EXERCISE OBJECTIVE:
Starting at the line with "bookshelf: present [1284,584,1536,1065]" and going on through the line with "pouf: present [509,721,625,793]", reproduce each line in the records below exactly and nothing more.

-- INFORMATION SHOWN follows --

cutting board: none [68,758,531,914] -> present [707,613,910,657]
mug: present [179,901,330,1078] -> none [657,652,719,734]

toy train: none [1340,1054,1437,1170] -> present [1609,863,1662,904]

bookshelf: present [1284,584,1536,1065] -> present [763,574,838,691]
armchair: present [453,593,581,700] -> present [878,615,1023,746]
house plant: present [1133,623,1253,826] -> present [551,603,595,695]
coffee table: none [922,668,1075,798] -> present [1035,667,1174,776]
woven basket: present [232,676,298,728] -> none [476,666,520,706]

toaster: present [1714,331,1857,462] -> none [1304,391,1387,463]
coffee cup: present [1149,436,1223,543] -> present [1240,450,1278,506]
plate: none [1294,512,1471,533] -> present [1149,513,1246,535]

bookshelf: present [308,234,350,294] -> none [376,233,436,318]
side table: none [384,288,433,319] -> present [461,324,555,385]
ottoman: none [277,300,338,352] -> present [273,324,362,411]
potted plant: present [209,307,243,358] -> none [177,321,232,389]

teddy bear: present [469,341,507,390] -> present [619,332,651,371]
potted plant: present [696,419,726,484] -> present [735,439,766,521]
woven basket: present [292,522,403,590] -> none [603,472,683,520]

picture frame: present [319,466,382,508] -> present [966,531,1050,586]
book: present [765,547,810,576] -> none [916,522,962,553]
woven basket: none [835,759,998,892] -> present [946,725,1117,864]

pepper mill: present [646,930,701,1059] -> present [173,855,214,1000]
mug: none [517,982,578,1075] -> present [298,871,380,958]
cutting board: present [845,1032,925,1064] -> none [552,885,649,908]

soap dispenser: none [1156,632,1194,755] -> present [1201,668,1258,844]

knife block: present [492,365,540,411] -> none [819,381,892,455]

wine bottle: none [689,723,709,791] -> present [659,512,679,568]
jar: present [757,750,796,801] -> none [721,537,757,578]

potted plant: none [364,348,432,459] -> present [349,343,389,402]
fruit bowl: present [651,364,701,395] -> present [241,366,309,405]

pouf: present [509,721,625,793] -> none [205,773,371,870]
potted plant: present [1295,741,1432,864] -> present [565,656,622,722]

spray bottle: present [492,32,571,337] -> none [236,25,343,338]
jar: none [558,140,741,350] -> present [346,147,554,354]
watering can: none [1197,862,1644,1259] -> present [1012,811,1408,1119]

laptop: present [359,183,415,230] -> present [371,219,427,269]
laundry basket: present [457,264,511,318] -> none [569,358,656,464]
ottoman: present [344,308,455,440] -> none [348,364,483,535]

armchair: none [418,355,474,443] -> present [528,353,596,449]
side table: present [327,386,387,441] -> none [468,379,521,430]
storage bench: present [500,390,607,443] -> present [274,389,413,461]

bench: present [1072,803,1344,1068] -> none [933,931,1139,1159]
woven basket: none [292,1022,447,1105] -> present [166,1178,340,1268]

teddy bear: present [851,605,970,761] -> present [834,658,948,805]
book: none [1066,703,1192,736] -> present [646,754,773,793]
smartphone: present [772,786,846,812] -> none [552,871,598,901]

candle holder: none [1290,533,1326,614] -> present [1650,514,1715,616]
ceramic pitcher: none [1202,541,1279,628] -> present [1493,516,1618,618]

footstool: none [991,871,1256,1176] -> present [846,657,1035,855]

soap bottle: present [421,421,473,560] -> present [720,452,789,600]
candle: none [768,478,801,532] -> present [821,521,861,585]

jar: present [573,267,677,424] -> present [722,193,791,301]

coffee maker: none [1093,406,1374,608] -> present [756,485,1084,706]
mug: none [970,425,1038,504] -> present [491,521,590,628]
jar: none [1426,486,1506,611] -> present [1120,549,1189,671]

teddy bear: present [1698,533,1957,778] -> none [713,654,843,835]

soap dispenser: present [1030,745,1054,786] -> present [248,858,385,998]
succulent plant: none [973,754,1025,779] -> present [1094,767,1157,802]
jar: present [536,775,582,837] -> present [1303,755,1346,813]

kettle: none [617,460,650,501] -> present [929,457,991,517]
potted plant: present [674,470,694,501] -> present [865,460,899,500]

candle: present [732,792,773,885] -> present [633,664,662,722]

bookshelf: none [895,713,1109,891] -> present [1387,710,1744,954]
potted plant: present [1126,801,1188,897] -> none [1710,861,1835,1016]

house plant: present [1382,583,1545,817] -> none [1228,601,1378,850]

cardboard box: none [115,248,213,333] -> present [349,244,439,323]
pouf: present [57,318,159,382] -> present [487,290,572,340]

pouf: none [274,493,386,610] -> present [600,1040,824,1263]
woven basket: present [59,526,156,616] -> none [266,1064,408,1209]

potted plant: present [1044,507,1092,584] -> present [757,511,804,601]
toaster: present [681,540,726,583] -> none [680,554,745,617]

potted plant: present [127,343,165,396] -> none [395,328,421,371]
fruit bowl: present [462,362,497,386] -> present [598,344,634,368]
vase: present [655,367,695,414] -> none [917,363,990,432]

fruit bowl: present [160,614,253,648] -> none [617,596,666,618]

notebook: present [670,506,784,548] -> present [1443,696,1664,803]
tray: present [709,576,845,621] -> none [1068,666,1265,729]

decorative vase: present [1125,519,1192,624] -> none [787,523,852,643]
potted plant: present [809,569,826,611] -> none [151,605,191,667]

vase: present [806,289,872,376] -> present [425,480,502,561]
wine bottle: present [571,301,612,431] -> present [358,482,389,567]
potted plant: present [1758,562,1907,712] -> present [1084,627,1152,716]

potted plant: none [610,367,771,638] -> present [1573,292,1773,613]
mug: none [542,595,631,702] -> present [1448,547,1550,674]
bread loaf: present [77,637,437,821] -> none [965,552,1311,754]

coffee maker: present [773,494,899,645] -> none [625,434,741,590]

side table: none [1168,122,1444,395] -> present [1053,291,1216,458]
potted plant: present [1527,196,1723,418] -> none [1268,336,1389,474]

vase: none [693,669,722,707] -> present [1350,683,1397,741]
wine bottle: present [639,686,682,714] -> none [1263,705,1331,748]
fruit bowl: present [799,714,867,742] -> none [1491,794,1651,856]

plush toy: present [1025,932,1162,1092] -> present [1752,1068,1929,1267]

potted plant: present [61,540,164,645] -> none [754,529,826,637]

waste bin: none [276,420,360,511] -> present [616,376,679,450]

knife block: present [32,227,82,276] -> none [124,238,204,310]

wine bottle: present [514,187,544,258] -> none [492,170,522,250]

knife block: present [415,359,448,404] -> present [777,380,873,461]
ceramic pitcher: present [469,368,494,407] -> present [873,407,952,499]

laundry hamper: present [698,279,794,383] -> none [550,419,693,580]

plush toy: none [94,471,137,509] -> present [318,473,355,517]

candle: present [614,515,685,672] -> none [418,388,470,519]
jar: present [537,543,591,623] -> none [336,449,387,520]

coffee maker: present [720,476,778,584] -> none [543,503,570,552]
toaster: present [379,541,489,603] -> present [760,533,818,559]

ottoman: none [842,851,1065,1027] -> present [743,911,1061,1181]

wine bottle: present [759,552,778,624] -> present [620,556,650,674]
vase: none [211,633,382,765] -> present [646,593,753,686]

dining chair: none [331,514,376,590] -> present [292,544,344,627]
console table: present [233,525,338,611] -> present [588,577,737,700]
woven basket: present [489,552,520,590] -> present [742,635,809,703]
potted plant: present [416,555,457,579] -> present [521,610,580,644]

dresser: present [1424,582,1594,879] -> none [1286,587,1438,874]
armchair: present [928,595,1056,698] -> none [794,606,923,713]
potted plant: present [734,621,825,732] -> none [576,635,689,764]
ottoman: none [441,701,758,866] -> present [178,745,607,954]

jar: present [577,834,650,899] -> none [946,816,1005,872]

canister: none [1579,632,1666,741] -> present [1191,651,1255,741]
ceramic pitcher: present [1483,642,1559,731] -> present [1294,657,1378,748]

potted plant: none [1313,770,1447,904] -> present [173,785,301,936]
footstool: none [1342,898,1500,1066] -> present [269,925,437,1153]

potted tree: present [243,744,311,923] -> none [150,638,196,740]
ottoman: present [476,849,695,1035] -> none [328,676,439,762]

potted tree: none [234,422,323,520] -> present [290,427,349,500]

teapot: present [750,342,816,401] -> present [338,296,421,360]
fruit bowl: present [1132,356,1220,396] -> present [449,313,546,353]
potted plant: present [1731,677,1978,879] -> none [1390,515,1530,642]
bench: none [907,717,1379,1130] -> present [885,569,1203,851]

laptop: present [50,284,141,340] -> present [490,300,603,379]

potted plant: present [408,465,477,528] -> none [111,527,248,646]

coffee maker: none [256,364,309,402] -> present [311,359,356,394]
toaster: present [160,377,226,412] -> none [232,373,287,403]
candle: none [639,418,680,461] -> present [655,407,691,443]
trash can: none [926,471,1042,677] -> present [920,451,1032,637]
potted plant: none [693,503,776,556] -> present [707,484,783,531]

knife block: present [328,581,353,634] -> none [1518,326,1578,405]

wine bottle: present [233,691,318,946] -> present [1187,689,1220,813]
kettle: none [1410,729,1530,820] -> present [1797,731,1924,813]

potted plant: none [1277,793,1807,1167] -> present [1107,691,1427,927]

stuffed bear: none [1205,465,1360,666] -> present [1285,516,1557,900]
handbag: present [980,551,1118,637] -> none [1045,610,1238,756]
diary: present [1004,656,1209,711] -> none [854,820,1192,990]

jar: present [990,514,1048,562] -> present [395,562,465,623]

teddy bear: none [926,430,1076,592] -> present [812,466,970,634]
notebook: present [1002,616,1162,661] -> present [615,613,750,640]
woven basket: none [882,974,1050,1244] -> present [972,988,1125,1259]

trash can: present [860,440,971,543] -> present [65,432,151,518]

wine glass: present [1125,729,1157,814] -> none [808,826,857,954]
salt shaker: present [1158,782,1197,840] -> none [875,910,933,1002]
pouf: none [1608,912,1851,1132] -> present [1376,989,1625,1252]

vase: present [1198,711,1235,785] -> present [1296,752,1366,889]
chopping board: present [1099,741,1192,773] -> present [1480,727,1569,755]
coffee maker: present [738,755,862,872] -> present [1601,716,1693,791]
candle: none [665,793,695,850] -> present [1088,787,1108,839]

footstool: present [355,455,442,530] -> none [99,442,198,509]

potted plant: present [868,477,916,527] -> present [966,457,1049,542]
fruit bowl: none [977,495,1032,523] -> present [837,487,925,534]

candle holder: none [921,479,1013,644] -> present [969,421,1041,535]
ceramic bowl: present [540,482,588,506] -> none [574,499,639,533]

-- INFORMATION SHOWN concluded --

FINISHED TASK:
bookshelf: present [1284,584,1536,1065] -> present [763,574,838,691]
armchair: present [453,593,581,700] -> present [878,615,1023,746]
house plant: present [1133,623,1253,826] -> present [551,603,595,695]
coffee table: none [922,668,1075,798] -> present [1035,667,1174,776]
woven basket: present [232,676,298,728] -> none [476,666,520,706]

toaster: present [1714,331,1857,462] -> none [1304,391,1387,463]
coffee cup: present [1149,436,1223,543] -> present [1240,450,1278,506]
plate: none [1294,512,1471,533] -> present [1149,513,1246,535]

bookshelf: present [308,234,350,294] -> none [376,233,436,318]
side table: none [384,288,433,319] -> present [461,324,555,385]
ottoman: none [277,300,338,352] -> present [273,324,362,411]
potted plant: present [209,307,243,358] -> none [177,321,232,389]

teddy bear: present [469,341,507,390] -> present [619,332,651,371]
potted plant: present [696,419,726,484] -> present [735,439,766,521]
woven basket: present [292,522,403,590] -> none [603,472,683,520]

picture frame: present [319,466,382,508] -> present [966,531,1050,586]
book: present [765,547,810,576] -> none [916,522,962,553]
woven basket: none [835,759,998,892] -> present [946,725,1117,864]

pepper mill: present [646,930,701,1059] -> present [173,855,214,1000]
mug: none [517,982,578,1075] -> present [298,871,380,958]
cutting board: present [845,1032,925,1064] -> none [552,885,649,908]

soap dispenser: none [1156,632,1194,755] -> present [1201,668,1258,844]

knife block: present [492,365,540,411] -> none [819,381,892,455]

wine bottle: none [689,723,709,791] -> present [659,512,679,568]
jar: present [757,750,796,801] -> none [721,537,757,578]

potted plant: none [364,348,432,459] -> present [349,343,389,402]
fruit bowl: present [651,364,701,395] -> present [241,366,309,405]

pouf: present [509,721,625,793] -> none [205,773,371,870]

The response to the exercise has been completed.